= Invenergy =

American power generation development and operations company

Invenergy is an American-based multinational power generation development and operations company. The company develops, builds, owns and operates power generation and energy storage projects in the Americas, Europe and Asia, including wind, solar, and natural gas power generation and energy storage facilities. It is North America's largest privately held renewable power generation company.
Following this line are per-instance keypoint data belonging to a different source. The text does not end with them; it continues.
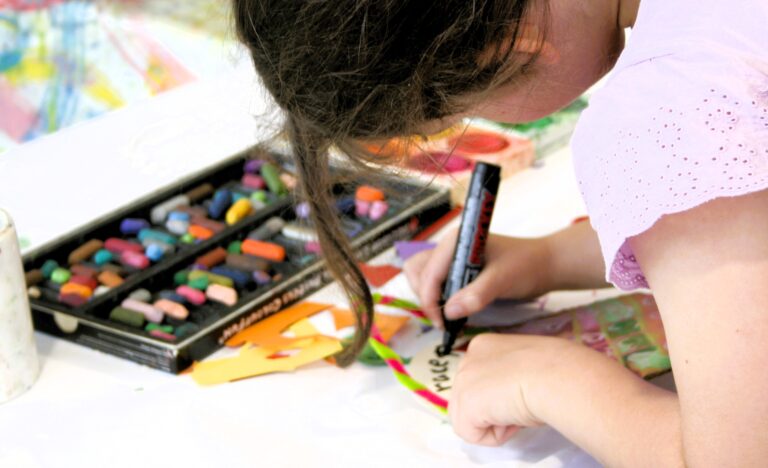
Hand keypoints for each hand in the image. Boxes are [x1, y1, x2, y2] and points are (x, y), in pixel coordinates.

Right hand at [403, 229, 551, 326]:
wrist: (545, 264)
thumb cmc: (526, 266)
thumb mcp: (503, 280)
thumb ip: (477, 294)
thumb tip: (449, 312)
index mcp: (456, 242)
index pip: (429, 272)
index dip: (430, 299)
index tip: (442, 323)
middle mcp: (449, 247)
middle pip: (417, 271)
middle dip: (425, 297)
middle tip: (443, 320)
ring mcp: (452, 257)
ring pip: (422, 276)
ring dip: (428, 298)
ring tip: (447, 316)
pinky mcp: (456, 268)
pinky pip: (435, 282)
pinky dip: (437, 297)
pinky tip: (453, 310)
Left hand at [449, 333, 579, 445]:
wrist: (554, 375)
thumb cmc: (554, 369)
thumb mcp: (527, 366)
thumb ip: (510, 376)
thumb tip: (511, 397)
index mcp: (484, 346)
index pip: (481, 381)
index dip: (503, 395)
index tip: (524, 393)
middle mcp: (467, 359)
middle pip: (471, 399)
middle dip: (494, 409)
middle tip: (522, 405)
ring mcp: (462, 381)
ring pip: (469, 419)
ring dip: (495, 423)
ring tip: (518, 411)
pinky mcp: (463, 405)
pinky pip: (472, 434)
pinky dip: (495, 436)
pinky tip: (512, 419)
According to Invenergy, the company has developed over 220 projects totaling 36 gigawatts of capacity. These totals include projects in operation, under construction or contracted.

==History==
Founded in 2001 after the sale of SkyGen Energy to Calpine Corporation by Michael Polsky, who today serves as Founder & CEO, the firm is based in Chicago, Illinois. Invenergy also has North American offices in Denver, Portland, Toronto, and Mexico City. European activity is centered in Warsaw. The company also has offices in Tokyo, Medellín, and San Salvador.
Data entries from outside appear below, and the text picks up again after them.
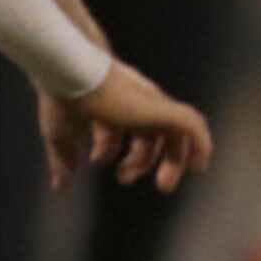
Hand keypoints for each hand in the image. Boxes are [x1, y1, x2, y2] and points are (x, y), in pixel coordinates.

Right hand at [39, 60, 211, 192]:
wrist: (73, 73)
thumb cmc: (64, 97)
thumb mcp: (61, 134)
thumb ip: (63, 160)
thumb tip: (60, 187)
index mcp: (113, 107)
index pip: (121, 129)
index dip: (112, 150)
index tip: (97, 160)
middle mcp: (136, 105)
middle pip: (152, 135)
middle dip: (144, 161)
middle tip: (130, 180)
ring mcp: (151, 106)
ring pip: (176, 133)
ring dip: (174, 160)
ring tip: (163, 184)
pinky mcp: (162, 109)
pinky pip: (193, 127)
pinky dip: (200, 145)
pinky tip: (198, 166)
In January 2013, Quebec's public pension fund manager, the Caisse de dépôt et placement du Québec, invested $500 million in the company's portfolio of operating wind farms. As of 2018, CDPQ has 52.4% economic ownership of Invenergy Renewables, while the company still retains managerial control. The Blackstone Group invested approximately $3 Billion for a minority stake in Invenergy in early 2022.

A now bankrupt yieldco of SunEdison, TerraForm Power, agreed to acquire wind assets in 2015.
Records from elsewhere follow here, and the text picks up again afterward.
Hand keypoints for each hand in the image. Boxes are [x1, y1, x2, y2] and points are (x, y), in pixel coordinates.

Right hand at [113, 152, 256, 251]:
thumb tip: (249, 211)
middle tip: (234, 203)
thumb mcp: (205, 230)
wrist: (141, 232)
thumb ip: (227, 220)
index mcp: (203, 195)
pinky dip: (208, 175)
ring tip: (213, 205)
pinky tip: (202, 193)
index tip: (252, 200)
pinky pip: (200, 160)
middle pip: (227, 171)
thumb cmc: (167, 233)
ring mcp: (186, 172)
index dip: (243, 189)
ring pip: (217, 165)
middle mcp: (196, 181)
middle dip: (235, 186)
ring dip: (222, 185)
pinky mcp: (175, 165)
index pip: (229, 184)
In July 2017, Invenergy, in partnership with GE Renewable Energy, announced plans to construct the largest wind farm in the United States, the Wind Catcher Energy Project. However, the project was scrapped in 2018 due to regulatory resistance from state agencies.

In April 2020, Invenergy announced its plans to begin construction of a $200 million solar farm in Lake County, Indiana in 2022.